I am interested in food having at least 30g of proteins and as few calories as possible. Let's take a look at these products.

In [None]:
# rows with more than 30g proteins
data_high_protein = data.loc[data['protein']>30, ['protein', 'calories']]

# sort with 
# priority 1: low calories
# priority 2: high protein
data_high_protein = data_high_protein.sort_values(by=['calories', 'protein'], ascending=[True, False]).head(10)
data_high_protein

Now let's find the food which provides the most proteins per calory!

In [None]:
def divide(x,y):
    if y!=0:
        return x / y
    else:
        return 0
    
data_proPerCal = data.loc[data['calories']!=0, ['calories','protein']]
data_proPerCal['proteinPerCalory'] = data_proPerCal.apply(lambda row: divide(row['protein'], row['calories']), axis=1)

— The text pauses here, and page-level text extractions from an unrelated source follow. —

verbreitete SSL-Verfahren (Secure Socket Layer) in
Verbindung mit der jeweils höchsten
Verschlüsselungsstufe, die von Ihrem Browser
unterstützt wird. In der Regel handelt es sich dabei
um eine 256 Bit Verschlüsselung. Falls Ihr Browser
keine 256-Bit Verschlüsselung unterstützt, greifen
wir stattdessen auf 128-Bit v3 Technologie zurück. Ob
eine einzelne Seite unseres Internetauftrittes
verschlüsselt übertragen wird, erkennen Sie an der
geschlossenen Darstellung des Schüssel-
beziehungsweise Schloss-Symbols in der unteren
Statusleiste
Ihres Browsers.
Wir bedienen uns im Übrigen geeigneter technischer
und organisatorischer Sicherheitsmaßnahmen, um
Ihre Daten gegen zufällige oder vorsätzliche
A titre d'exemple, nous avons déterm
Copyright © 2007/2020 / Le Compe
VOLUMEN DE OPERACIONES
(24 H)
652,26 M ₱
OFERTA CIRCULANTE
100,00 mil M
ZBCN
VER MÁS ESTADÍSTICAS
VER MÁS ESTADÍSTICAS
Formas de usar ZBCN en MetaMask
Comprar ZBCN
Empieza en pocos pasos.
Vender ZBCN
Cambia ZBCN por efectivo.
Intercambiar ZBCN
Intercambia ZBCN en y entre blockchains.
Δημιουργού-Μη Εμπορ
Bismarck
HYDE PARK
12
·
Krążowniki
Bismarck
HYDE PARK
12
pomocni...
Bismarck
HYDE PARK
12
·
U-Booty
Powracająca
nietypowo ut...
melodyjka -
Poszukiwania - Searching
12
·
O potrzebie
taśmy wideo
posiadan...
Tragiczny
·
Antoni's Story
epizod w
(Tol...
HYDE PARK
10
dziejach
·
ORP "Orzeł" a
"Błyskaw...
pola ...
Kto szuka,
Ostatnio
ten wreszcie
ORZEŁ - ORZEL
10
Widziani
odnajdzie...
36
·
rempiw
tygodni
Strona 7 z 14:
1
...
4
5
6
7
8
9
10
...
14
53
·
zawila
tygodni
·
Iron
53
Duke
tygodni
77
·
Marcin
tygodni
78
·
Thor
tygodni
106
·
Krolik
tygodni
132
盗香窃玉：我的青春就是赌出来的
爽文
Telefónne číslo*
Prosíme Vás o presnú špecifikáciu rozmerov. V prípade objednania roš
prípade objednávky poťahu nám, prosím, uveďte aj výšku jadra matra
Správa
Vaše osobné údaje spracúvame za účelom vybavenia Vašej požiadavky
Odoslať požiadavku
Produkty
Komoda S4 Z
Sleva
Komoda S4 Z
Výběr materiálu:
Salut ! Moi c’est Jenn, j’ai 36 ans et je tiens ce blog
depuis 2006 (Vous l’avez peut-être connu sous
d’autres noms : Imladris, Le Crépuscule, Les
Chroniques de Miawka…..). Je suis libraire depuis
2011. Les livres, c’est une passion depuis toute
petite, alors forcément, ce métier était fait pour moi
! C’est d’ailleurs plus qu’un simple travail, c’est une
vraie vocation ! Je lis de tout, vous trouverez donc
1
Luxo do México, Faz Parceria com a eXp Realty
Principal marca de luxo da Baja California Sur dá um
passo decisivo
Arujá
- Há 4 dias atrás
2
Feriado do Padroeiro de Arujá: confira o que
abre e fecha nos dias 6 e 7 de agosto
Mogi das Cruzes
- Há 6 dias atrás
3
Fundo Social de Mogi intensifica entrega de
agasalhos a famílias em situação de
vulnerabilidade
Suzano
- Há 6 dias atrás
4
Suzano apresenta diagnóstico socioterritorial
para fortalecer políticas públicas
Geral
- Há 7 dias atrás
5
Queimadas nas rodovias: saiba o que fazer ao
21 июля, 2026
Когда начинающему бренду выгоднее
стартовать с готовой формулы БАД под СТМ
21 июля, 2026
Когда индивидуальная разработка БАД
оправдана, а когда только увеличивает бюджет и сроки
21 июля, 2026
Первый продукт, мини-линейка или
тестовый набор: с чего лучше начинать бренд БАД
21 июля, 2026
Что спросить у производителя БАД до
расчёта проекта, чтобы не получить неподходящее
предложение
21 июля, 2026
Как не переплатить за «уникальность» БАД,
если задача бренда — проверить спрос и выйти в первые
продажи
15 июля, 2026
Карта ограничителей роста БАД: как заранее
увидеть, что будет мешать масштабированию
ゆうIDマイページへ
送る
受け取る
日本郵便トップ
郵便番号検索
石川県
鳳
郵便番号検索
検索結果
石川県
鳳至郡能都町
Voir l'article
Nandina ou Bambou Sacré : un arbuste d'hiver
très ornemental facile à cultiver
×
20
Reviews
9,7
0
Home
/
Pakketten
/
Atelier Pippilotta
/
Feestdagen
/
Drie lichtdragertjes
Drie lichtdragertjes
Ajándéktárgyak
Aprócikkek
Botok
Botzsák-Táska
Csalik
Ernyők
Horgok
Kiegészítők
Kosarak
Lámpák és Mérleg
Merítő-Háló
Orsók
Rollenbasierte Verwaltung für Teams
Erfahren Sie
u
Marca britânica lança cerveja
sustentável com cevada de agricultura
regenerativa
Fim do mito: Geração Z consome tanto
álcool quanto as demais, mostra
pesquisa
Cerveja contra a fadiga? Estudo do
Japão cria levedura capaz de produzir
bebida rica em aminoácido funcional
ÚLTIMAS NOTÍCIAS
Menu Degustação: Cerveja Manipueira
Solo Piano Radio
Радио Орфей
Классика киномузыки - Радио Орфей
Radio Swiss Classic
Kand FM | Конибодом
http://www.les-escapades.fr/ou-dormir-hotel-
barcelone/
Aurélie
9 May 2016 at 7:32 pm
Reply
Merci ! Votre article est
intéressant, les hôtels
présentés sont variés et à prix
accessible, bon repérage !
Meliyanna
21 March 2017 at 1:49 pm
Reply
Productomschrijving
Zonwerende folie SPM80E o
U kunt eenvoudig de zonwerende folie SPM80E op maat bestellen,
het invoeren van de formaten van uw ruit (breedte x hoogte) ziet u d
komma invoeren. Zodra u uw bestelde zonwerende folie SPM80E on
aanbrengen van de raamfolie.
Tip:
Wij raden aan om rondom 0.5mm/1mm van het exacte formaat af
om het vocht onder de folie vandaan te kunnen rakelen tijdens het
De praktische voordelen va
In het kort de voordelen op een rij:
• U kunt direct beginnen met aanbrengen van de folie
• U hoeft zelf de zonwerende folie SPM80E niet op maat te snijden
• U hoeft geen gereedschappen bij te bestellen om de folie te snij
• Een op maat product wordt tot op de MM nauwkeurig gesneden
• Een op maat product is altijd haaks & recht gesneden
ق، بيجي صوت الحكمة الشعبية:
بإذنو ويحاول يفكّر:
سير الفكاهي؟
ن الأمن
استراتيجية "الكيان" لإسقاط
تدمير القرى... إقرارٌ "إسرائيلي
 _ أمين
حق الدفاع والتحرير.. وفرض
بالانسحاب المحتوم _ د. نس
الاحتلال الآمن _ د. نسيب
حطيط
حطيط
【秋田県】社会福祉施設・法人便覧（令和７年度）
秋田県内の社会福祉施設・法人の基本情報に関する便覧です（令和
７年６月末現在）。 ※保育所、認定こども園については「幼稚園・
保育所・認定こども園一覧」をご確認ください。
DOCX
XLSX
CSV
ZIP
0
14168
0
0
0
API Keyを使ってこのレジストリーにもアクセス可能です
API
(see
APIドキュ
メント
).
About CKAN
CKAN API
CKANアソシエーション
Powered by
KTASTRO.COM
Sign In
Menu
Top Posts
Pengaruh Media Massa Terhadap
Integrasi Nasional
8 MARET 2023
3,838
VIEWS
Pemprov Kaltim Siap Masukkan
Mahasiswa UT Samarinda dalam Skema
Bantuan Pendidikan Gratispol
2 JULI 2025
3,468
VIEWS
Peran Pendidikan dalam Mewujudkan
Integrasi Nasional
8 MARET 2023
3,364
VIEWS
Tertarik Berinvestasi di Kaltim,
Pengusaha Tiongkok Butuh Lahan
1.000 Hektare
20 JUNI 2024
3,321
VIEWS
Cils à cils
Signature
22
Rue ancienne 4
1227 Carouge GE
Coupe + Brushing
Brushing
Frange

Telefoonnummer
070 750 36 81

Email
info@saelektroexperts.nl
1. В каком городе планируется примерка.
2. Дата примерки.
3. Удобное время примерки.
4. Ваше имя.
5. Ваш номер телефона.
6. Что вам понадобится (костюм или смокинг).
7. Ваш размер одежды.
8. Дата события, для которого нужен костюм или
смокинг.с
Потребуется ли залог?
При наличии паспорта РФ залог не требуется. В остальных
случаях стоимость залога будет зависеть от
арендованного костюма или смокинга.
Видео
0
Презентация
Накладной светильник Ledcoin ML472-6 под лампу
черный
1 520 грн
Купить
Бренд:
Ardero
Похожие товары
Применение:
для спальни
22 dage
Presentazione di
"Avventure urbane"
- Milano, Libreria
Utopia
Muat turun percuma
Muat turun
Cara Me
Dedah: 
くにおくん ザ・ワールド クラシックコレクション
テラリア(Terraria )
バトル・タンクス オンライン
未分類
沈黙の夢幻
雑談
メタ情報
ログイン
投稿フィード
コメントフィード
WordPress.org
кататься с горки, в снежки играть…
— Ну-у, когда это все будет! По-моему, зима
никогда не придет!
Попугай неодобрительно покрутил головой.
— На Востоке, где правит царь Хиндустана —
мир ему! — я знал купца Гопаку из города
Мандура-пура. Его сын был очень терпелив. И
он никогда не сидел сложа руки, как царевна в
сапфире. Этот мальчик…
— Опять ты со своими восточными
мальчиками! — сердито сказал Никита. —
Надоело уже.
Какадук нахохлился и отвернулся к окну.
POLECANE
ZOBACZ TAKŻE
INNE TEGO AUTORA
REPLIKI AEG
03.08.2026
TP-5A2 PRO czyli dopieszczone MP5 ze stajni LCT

data_proPerCal = data_proPerCal['proteinPerCalory'].sort_values(ascending=False).head(10)

In [None]:
fig, ax1 = plt.subplots()
data_proPerCal.plot.barh(title='Products with highest amount of protein amount per calory', ax=ax1)
ax1.set_yticklabels(names[data_proPerCal.index].values)
ax1.set_xlabel('Grams of Protein per calory')
plt.show()

Let's take a look at fat as well!

In [None]:
# font sizes, this has to be updated for every plot, if changed once
plt.rc('axes', titlesize=40)    
plt.rc('axes', labelsize=30)    
plt.rc('xtick', labelsize=20)    
plt.rc('ytick', labelsize=20)

with plt.style.context('dark_background'):
    fig, ax1  = plt.subplots(figsize=(20,10))
    df_plot = pd.DataFrame(data, columns=['fat', 'calories'])
    df_plot.plot(kind='scatter', x='fat', y='calories', alpha=0.4, c='yellow', ax=ax1, edgecolor='black')

    ax1.set_xlabel(f'fat in g per 100g')
    ax1.set_ylabel(f'calories per 100g')
    ax1.set_title('Interaction between fat and calories')    

    fig.tight_layout()
    plt.savefig('fat')
    plt.show()

We can clearly see a linear relationship between fat and calories.